[Task prompt]:
Restate word for word the lines in the listing below, starting at the line containing "exposure_s: 1/4367" and ending at the line containing "exposure_s: 1/4274", both included; leave out the rest.

[Listed entries]:
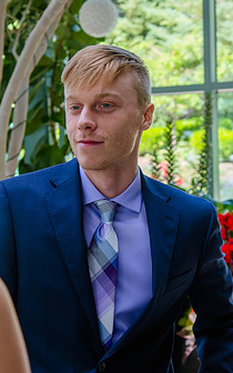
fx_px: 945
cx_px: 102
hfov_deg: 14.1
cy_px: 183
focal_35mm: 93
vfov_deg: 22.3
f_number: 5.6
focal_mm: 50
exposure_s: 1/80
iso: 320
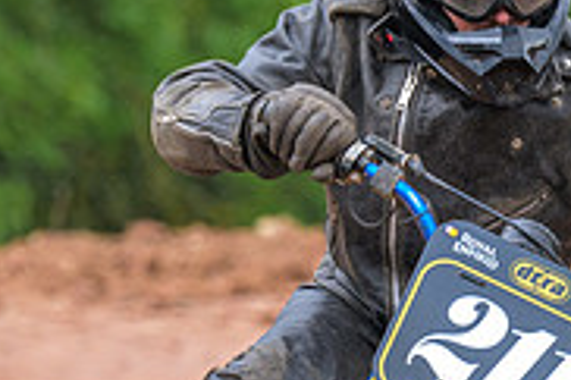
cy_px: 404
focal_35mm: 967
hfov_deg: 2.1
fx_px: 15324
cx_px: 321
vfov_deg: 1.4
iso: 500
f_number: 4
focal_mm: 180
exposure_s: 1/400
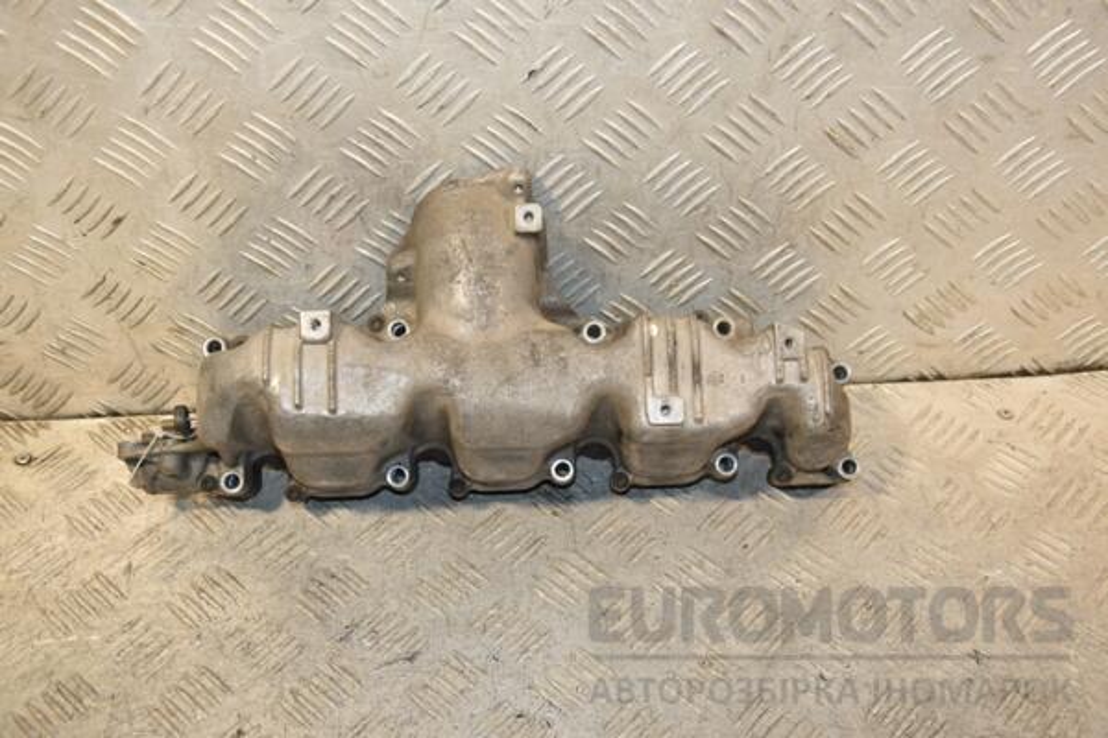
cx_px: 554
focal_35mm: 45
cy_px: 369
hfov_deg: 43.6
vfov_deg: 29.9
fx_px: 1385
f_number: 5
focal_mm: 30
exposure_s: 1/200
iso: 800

...

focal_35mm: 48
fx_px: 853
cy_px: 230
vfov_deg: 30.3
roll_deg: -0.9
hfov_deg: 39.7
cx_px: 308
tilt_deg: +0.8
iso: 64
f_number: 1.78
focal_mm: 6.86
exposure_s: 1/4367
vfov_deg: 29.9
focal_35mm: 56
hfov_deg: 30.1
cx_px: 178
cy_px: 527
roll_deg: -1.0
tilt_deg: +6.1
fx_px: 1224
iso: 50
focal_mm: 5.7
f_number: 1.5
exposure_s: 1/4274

[Output of the exercise]:
exposure_s: 1/4367
vfov_deg: 29.9
focal_35mm: 56
hfov_deg: 30.1
cx_px: 178
cy_px: 527
roll_deg: -1.0
tilt_deg: +6.1
fx_px: 1224
iso: 50
focal_mm: 5.7
f_number: 1.5
exposure_s: 1/4274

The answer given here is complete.